**Exercise brief**: Return everything in the remove_proc_entry thread below from "If some call" down to "uses that layer.", copied word for word.
Start of Passage to read
2007-01-31 10:55:37

by Duncan Sands

[permalink] [raw]
Subject: remove_proc_entry and read_proc

Can read_proc still be executing when remove_proc_entry returns?

In my driver [*] I allocate some data and create a proc entry using
create_proc_entry. My read method reads from my allocated data. When
shutting down, I call remove_proc_entry and immediately free the data.
If some call to read_proc is still executing at this point then it will
be accessing freed memory. Can this happen? I've been rummaging around
in fs/proc to see what prevents it, but didn't find anything yet.

Thanks a lot,

Duncan.

[*] Actually it's the ATM layer that does all this (net/atm); my driver
uses that layer.


2007-01-31 18:43:08

by Alexey Dobriyan

[permalink] [raw]
Subject: Re: remove_proc_entry and read_proc

On Wed, Jan 31, 2007 at 11:54:35AM +0100, Duncan Sands wrote:
> Can read_proc still be executing when remove_proc_entry returns?
>
> In my driver [*] I allocate some data and create a proc entry using
> create_proc_entry. My read method reads from my allocated data. When
> shutting down, I call remove_proc_entry and immediately free the data.
End of Passage to read
Start of Dataset extract
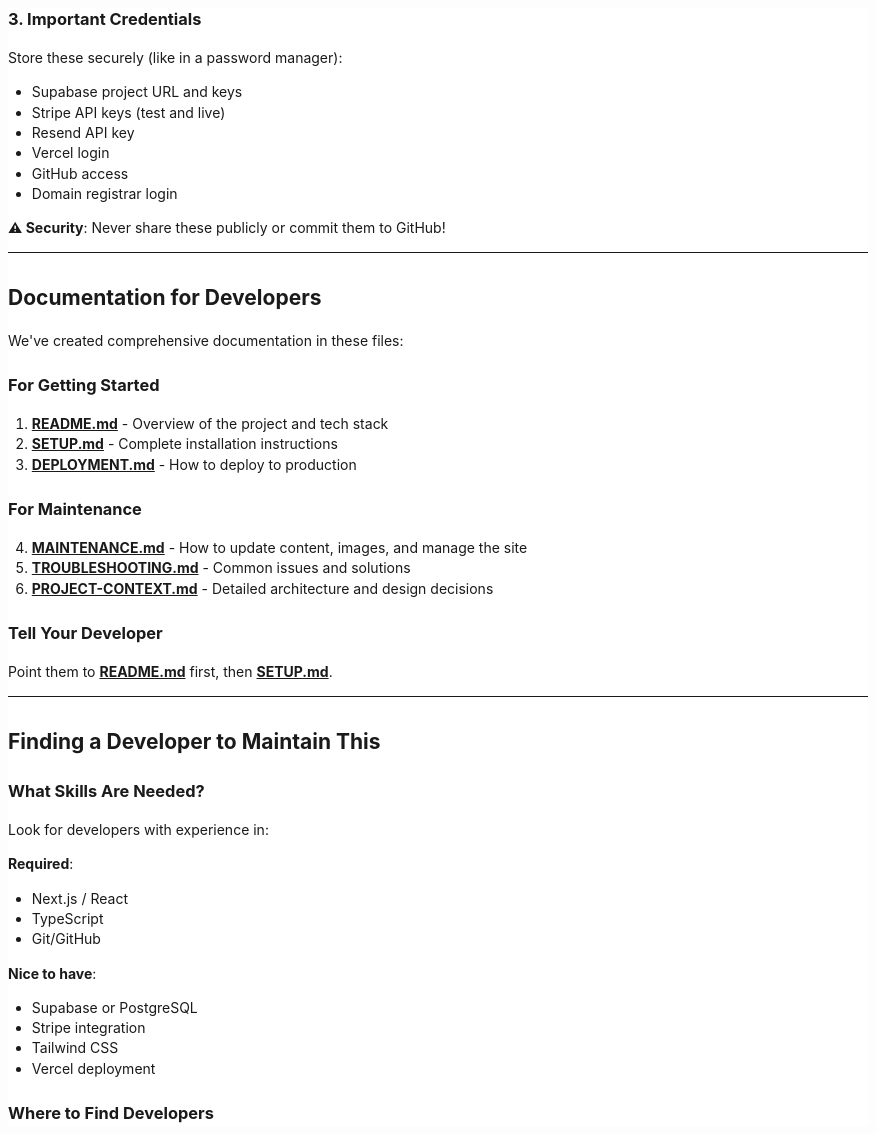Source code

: ### 3. Important Credentials

Store these securely (like in a password manager):

- Supabase project URL and keys
- Stripe API keys (test and live)
- Resend API key
- Vercel login
- GitHub access
- Domain registrar login

**⚠️ Security**: Never share these publicly or commit them to GitHub!

---

## Documentation for Developers

We've created comprehensive documentation in these files:

### For Getting Started
1. **[README.md](./README.md)** - Overview of the project and tech stack
2. **[SETUP.md](./SETUP.md)** - Complete installation instructions
3. **[DEPLOYMENT.md](./DEPLOYMENT.md)** - How to deploy to production

### For Maintenance
4. **[MAINTENANCE.md](./MAINTENANCE.md)** - How to update content, images, and manage the site
5. **[TROUBLESHOOTING.md](./TROUBLESHOOTING.md)** - Common issues and solutions
6. **[PROJECT-CONTEXT.md](./PROJECT-CONTEXT.md)** - Detailed architecture and design decisions

### Tell Your Developer
Point them to **[README.md](./README.md)** first, then **[SETUP.md](./SETUP.md)**.

---

## Finding a Developer to Maintain This

### What Skills Are Needed?

Look for developers with experience in:

**Required**:
- Next.js / React
- TypeScript
- Git/GitHub

**Nice to have**:
- Supabase or PostgreSQL
- Stripe integration
- Tailwind CSS
- Vercel deployment

### Where to Find Developers
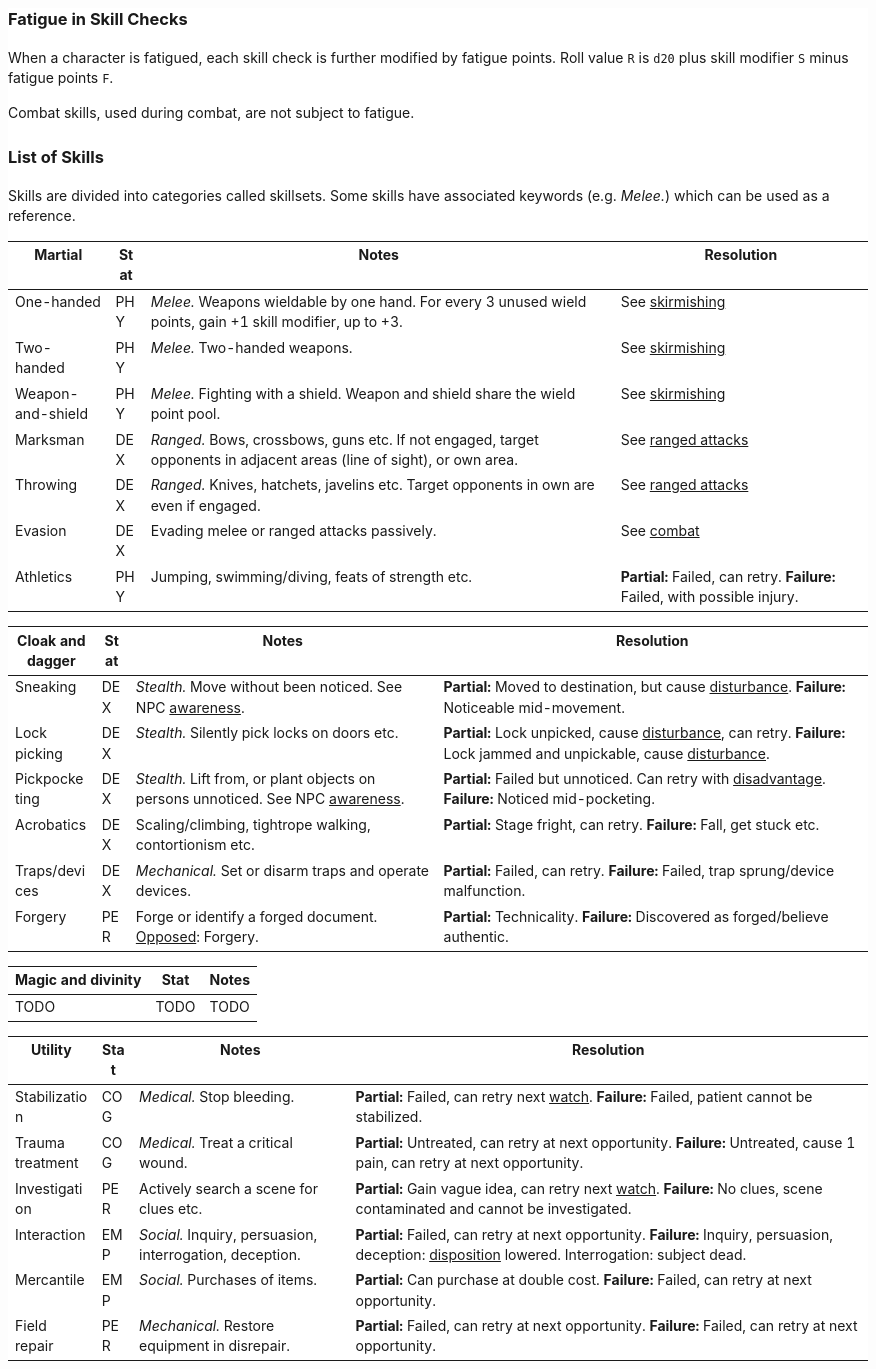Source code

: ### Fatigue in Skill Checks

When a character is fatigued, each skill check is further modified by fatigue points. Roll value `R` is `d20` plus skill modifier `S` minus fatigue points `F`.

Combat skills, used during combat, are not subject to fatigue.

### List of Skills

Skills are divided into categories called skillsets. Some skills have associated keywords (e.g. *Melee.*) which can be used as a reference.

| Martial | Stat | Notes | Resolution |
|-|-|-|-|
| One-handed | PHY | *Melee.* Weapons wieldable by one hand. For every 3 unused wield points, gain +1 skill modifier, up to +3. | See [skirmishing](combat#melee-skirmish-resolution) |
| Two-handed | PHY | *Melee.* Two-handed weapons. | See [skirmishing](combat#melee-skirmish-resolution) |
| Weapon-and-shield | PHY | *Melee.* Fighting with a shield. Weapon and shield share the wield point pool. | See [skirmishing](combat#melee-skirmish-resolution) |
| Marksman | DEX | *Ranged.* Bows, crossbows, guns etc. If not engaged, target opponents in adjacent areas (line of sight), or own area. | See [ranged attacks](combat#ranged-attack-resolution) |
| Throwing | DEX | *Ranged.* Knives, hatchets, javelins etc. Target opponents in own are even if engaged. | See [ranged attacks](combat#ranged-attack-resolution) |
| Evasion | DEX | Evading melee or ranged attacks passively. | See [combat](combat) |
| Athletics | PHY | Jumping, swimming/diving, feats of strength etc. | **Partial:** Failed, can retry. **Failure:** Failed, with possible injury. |

| Cloak and dagger | Stat | Notes | Resolution |
|-|-|-|-|
| Sneaking | DEX | *Stealth.* Move without been noticed. See NPC [awareness](#TODO). | **Partial:** Moved to destination, but cause [disturbance](#TODO). **Failure:** Noticeable mid-movement. |
| Lock picking | DEX | *Stealth.* Silently pick locks on doors etc. | **Partial:** Lock unpicked, cause [disturbance](#disturbance), can retry. **Failure:** Lock jammed and unpickable, cause [disturbance](#disturbance).
| Pickpocketing | DEX | *Stealth.* Lift from, or plant objects on persons unnoticed. See NPC [awareness](#npc-awareness). | **Partial:** Failed but unnoticed. Can retry with [disadvantage](#advantage-and-disadvantage). **Failure:** Noticed mid-pocketing. |
| Acrobatics | DEX | Scaling/climbing, tightrope walking, contortionism etc. | **Partial:** Stage fright, can retry. **Failure:** Fall, get stuck etc. |
| Traps/devices | DEX | *Mechanical.* Set or disarm traps and operate devices. | **Partial:** Failed, can retry. **Failure:** Failed, trap sprung/device malfunction. |
| Forgery | PER | Forge or identify a forged document. [Opposed](#opposed-skill-resolution): Forgery. | **Partial:** Technicality. **Failure:** Discovered as forged/believe authentic. |

| Magic and divinity | Stat | Notes |
|-|-|-|
|TODO|TODO|TODO|

| Utility | Stat | Notes | Resolution |
|-|-|-|-|
| Stabilization | COG | *Medical.* Stop bleeding. | **Partial:** Failed, can retry next [watch](#TODO). **Failure:** Failed, patient cannot be stabilized. |
| Trauma treatment | COG | *Medical.* Treat a critical wound. | **Partial:** Untreated, can retry at next opportunity. **Failure:** Untreated, cause 1 pain, can retry at next opportunity. |
| Investigation | PER | Actively search a scene for clues etc. | **Partial:** Gain vague idea, can retry next [watch](#TODO). **Failure:** No clues, scene contaminated and cannot be investigated. |
| Interaction | EMP | *Social.* Inquiry, persuasion, interrogation, deception. | **Partial:** Failed, can retry at next opportunity. **Failure:** Inquiry, persuasion, deception: [disposition](#npc-disposition) lowered. Interrogation: subject dead. |
| Mercantile | EMP | *Social.* Purchases of items. | **Partial:** Can purchase at double cost. **Failure:** Failed, can retry at next opportunity. |
| Field repair | PER | *Mechanical.* Restore equipment in disrepair. | **Partial:** Failed, can retry at next opportunity. **Failure:** Failed, can retry at next opportunity. |
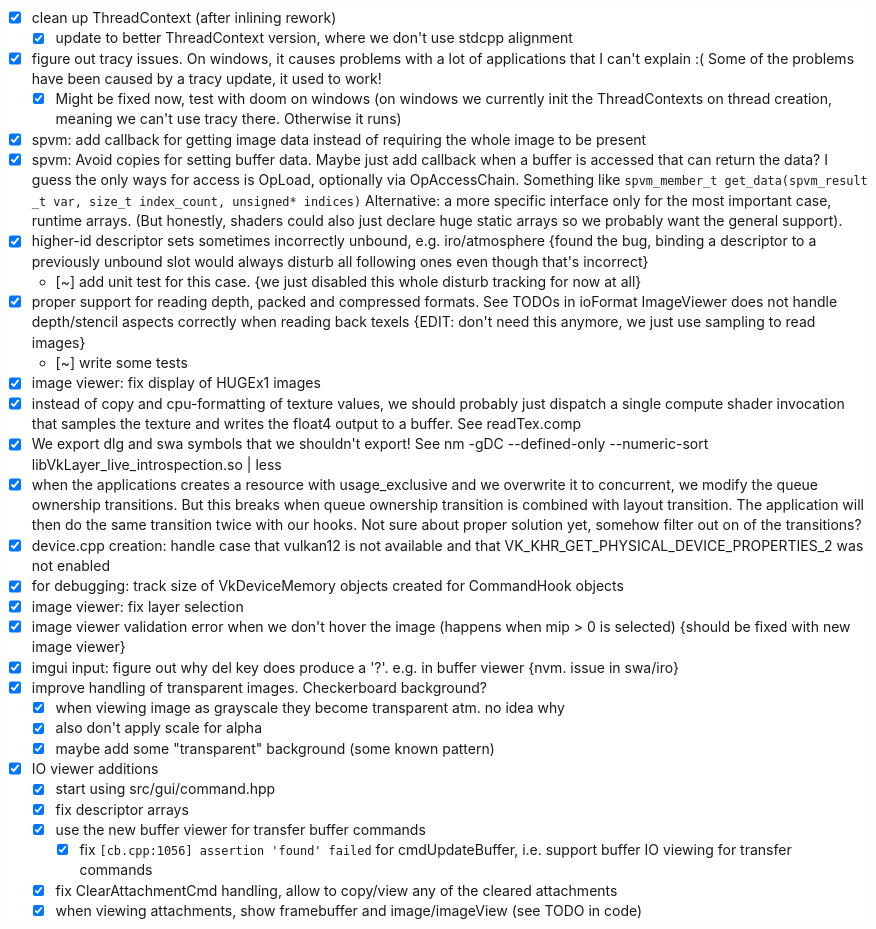 - [x] clean up ThreadContext (after inlining rework)
	- [x] update to better ThreadContext version, where we don't use stdcpp alignment
- [x] figure out tracy issues. On windows, it causes problems with a lot
      of applications that I can't explain :( Some of the problems
	  have been caused by a tracy update, it used to work!
	- [x] Might be fixed now, test with doom on windows
	      (on windows we currently init the ThreadContexts on thread creation, meaning
	       we can't use tracy there. Otherwise it runs)
- [x] spvm: add callback for getting image data instead of requiring the whole image
      to be present
- [x] spvm: Avoid copies for setting buffer data.
      Maybe just add callback when a buffer is accessed that can return the data?
	  I guess the only ways for access is OpLoad, optionally via OpAccessChain.
	  Something like `spvm_member_t get_data(spvm_result_t var, size_t index_count, unsigned* indices)`
	  Alternative: a more specific interface only for the most important case, runtime arrays.
	  (But honestly, shaders could also just declare huge static arrays so we probably
	  want the general support).
- [x] higher-id descriptor sets sometimes incorrectly unbound, e.g. iro/atmosphere
      {found the bug, binding a descriptor to a previously unbound slot would
	   always disturb all following ones even though that's incorrect}
	- [~] add unit test for this case.
	      {we just disabled this whole disturb tracking for now at all}
- [x] proper support for reading depth, packed and compressed formats.
      See TODOs in ioFormat
      ImageViewer does not handle depth/stencil aspects correctly when
	  reading back texels
	  {EDIT: don't need this anymore, we just use sampling to read images}
	- [~] write some tests
- [x] image viewer: fix display of HUGEx1 images
- [x] instead of copy and cpu-formatting of texture values, we should
      probably just dispatch a single compute shader invocation that samples
	  the texture and writes the float4 output to a buffer.
	  See readTex.comp
- [x] We export dlg and swa symbols that we shouldn't export! See
      nm -gDC --defined-only --numeric-sort libVkLayer_live_introspection.so | less
- [x] when the applications creates a resource with usage_exclusive
	  and we overwrite it to concurrent, we modify the queue ownership
	  transitions. But this breaks when queue ownership transition is combined
	  with layout transition. The application will then do the same transition
	  twice with our hooks. Not sure about proper solution yet, somehow
	  filter out on of the transitions?
- [x] device.cpp creation: handle case that vulkan12 is not available
      and that VK_KHR_GET_PHYSICAL_DEVICE_PROPERTIES_2 was not enabled
- [x] for debugging: track size of VkDeviceMemory objects created for
      CommandHook objects
- [x] image viewer: fix layer selection
- [x] image viewer validation error when we don't hover the image
      (happens when mip > 0 is selected)
	  {should be fixed with new image viewer}
- [x] imgui input: figure out why del key does produce a '?'.
	  e.g. in buffer viewer {nvm. issue in swa/iro}
- [x] improve handling of transparent images. Checkerboard background?
	- [x] when viewing image as grayscale they become transparent atm.
	      no idea why
	- [x] also don't apply scale for alpha
	- [x] maybe add some "transparent" background (some known pattern)
- [x] IO viewer additions
	- [x] start using src/gui/command.hpp
	- [x] fix descriptor arrays
	- [x] use the new buffer viewer for transfer buffer commands
		- [x] fix `[cb.cpp:1056] assertion 'found' failed` for cmdUpdateBuffer,
			  i.e. support buffer IO viewing for transfer commands
	- [x] fix ClearAttachmentCmd handling, allow to copy/view any of the cleared attachments
	- [x] when viewing attachments, show framebuffer and image/imageView (see TODO in code)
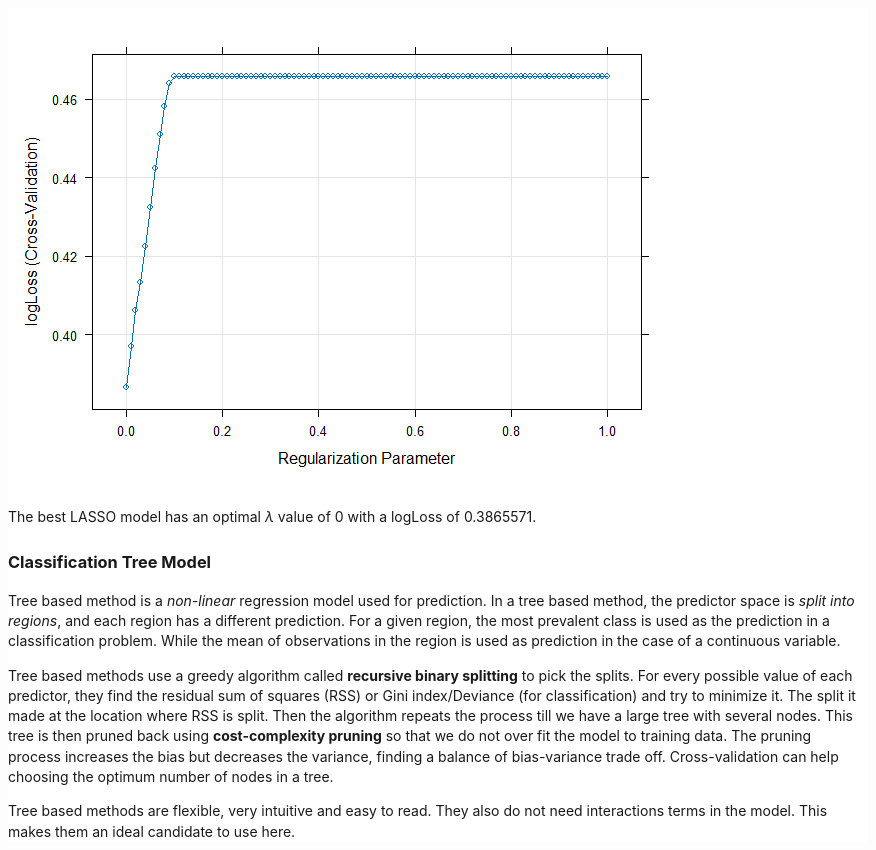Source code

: ![](Education%20Group%204_files/figure-gfm/unnamed-chunk-16-1.png)

The best LASSO model has an optimal $\lambda$ value of 0 with a logLoss
of 0.3865571.

### Classification Tree Model

Tree based method is a *non-linear* regression model used for
prediction. In a tree based method, the predictor space is *split into
regions*, and each region has a different prediction. For a given
region, the most prevalent class is used as the prediction in a
classification problem. While the mean of observations in the region is
used as prediction in the case of a continuous variable.

Tree based methods use a greedy algorithm called **recursive binary
splitting** to pick the splits. For every possible value of each
predictor, they find the residual sum of squares (RSS) or Gini
index/Deviance (for classification) and try to minimize it. The split it
made at the location where RSS is split. Then the algorithm repeats the
process till we have a large tree with several nodes. This tree is then
pruned back using **cost-complexity pruning** so that we do not over fit
the model to training data. The pruning process increases the bias but
decreases the variance, finding a balance of bias-variance trade off.
Cross-validation can help choosing the optimum number of nodes in a
tree.

Tree based methods are flexible, very intuitive and easy to read. They
also do not need interactions terms in the model. This makes them an
ideal candidate to use here.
End of Dataset extract
**Your solution**:
If some call to read_proc is still executing at this point then it will
be accessing freed memory. Can this happen? I've been rummaging around
in fs/proc to see what prevents it, but didn't find anything yet.

Thanks a lot,

Duncan.

[*] Actually it's the ATM layer that does all this (net/atm); my driver
uses that layer.